Soviet-era apartment blocks in Almaty are organized around the podyezd [подъезд], or stairwell. Every building has multiple entryways, with people's front doors circling up these vertical columns.  Your podyezd number can be like an unwritten piece of your address. I've heard cranky old ladies shout to kids playing in their courtyards, "Hey, what podyezd are you from?!" Sometimes, a single stairwell was given two entrances, one on the street-side and one facing the courtyard. Many of the street-side doors have been abandoned, resulting in what I call Dead Entryways - derelict doorways on otherwise inhabited homes.  I wasn't really sure why these had been left to blight. Perhaps it was for safety, I thought, as it would be easier for random passers-by to sneak in to a street-side entrance after somebody's just gone in.
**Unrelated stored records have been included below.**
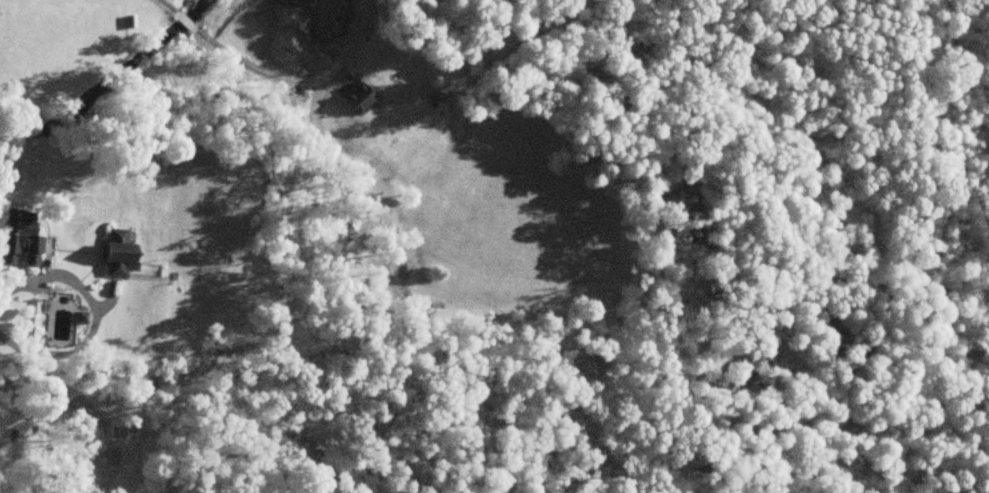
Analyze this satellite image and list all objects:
building: (323, 14)
road: (214, 73)
building: (357, 100)
building: (18, 238)
building: (117, 252)
road: (92, 314)
building: (117, 434)

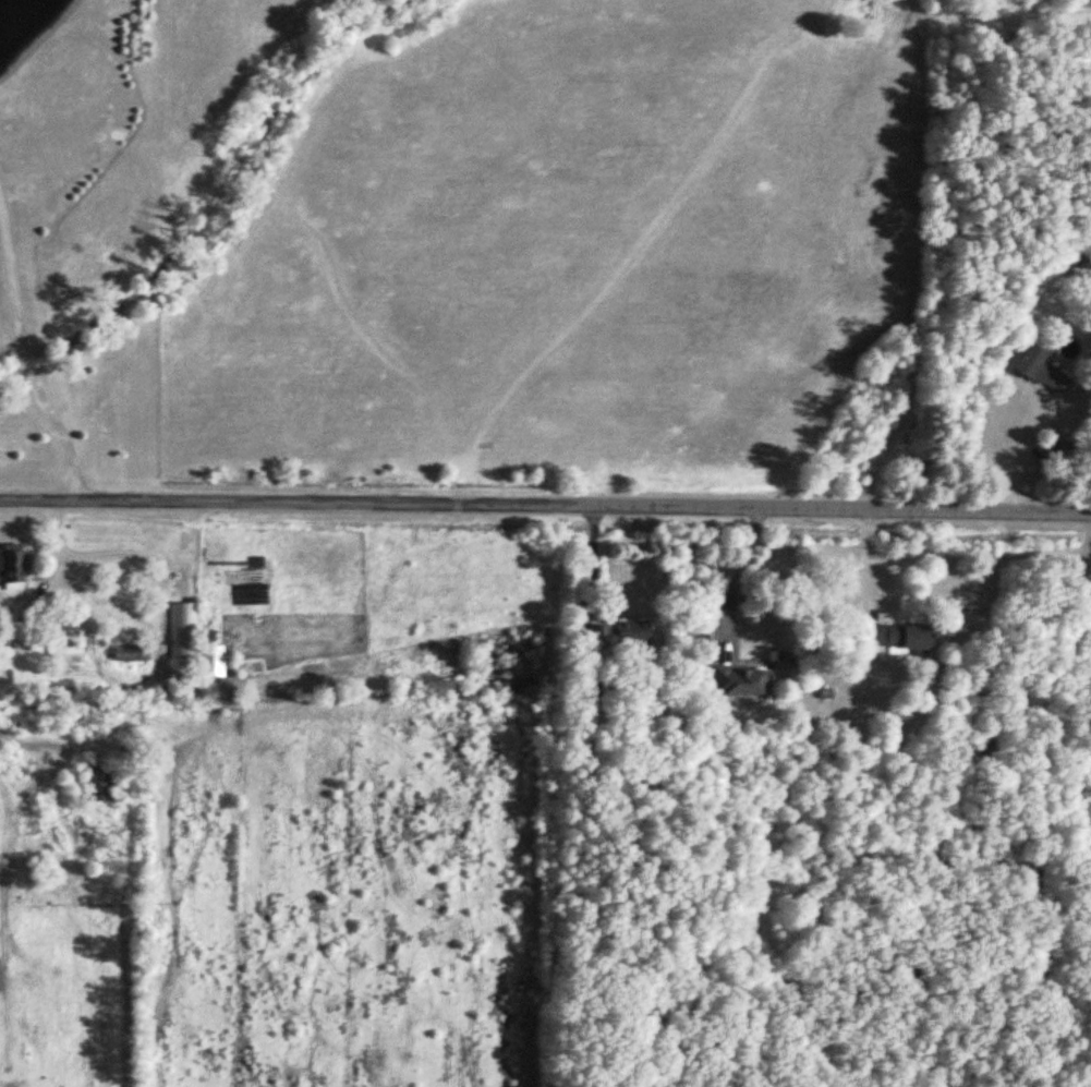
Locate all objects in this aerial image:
road: (26, 356)
building: (1041, 372)
road: (1024, 448)
road: (545, 505)
building: (11, 566)
road: (736, 580)
building: (618, 634)
building: (898, 638)
building: (192, 639)
building: (65, 654)
building: (130, 654)
building: (740, 681)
Or perhaps it just cost more to maintain two lock-and-intercom systems, and apartment dwellers would prefer to simplify. 
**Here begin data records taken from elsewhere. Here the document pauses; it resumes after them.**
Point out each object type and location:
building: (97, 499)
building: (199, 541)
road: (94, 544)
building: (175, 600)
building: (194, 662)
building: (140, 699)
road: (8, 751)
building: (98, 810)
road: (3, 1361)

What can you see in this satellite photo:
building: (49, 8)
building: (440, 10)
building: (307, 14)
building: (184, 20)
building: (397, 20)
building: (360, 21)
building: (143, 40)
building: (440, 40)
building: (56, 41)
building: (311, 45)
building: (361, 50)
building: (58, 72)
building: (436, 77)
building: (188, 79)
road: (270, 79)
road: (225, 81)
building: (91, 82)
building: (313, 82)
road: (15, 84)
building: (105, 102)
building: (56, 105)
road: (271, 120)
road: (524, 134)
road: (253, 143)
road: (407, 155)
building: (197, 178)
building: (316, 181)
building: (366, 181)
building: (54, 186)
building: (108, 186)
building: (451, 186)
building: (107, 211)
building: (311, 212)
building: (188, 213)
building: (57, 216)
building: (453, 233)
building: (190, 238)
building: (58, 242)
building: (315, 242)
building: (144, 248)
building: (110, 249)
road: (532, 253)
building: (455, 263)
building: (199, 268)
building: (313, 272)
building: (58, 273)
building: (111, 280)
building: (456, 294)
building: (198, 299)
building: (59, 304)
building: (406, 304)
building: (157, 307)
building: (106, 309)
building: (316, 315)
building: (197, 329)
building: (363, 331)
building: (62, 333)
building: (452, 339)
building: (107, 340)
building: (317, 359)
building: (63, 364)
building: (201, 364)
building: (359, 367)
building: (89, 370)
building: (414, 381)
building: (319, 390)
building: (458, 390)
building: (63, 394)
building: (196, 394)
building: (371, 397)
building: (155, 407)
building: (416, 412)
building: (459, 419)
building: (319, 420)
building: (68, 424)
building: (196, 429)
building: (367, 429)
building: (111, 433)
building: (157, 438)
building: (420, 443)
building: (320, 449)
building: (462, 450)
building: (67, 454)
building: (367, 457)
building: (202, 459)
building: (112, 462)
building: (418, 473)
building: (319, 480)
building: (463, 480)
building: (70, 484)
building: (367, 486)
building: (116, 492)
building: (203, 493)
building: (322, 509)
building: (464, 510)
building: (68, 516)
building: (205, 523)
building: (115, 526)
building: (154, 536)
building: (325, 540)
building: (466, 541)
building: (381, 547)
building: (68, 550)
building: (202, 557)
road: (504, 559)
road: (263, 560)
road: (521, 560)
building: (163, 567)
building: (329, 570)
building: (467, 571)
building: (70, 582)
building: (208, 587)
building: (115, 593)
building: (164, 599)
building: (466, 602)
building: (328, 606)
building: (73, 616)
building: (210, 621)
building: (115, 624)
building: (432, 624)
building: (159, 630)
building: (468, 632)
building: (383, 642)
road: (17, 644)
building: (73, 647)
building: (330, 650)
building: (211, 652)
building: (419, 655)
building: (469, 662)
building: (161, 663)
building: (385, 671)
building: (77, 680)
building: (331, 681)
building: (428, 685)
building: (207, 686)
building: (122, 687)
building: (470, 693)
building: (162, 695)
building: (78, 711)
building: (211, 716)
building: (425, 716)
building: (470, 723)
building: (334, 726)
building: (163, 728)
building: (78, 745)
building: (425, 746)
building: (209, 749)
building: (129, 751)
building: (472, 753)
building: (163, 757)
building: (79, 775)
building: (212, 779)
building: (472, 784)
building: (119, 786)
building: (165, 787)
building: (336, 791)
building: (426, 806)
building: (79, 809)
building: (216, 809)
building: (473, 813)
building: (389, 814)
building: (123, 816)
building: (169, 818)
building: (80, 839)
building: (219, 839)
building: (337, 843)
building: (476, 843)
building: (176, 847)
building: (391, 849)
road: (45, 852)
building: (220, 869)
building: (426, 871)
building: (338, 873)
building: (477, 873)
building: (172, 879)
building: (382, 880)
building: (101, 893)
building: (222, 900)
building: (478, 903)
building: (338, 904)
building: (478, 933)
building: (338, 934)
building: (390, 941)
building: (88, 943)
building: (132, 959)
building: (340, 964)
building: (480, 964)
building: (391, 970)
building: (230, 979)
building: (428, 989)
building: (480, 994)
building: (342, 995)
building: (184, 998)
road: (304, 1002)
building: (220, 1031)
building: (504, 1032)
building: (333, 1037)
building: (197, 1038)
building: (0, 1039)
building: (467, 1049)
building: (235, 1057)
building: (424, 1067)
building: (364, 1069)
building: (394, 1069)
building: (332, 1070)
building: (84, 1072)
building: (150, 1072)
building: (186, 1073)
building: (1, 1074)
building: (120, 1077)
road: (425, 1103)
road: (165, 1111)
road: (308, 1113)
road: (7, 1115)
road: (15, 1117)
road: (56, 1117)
Then, I was given a clue when I happened to move into a new apartment whose podyezd actually had its own dead entryway. Time to sneak around and figure out what was going on! From the stairwell itself, I learned, that dead entryway was actually inaccessible. Another locked door stood in the way, suggesting there was some forbidden space between these two metal doors. Then, walking down the block, I saw that a "dead" entryway to a neighboring building had been brought to life! I could see now that in between the two sets of locked doors, there is a little vestibule, and that vestibule gives way to basement stairs. So dead entryways, it seems,  were specially made for getting to basements, and they're locked to all those except the santekhniki [сантехники], or plumbers, that get to go down there to do their work.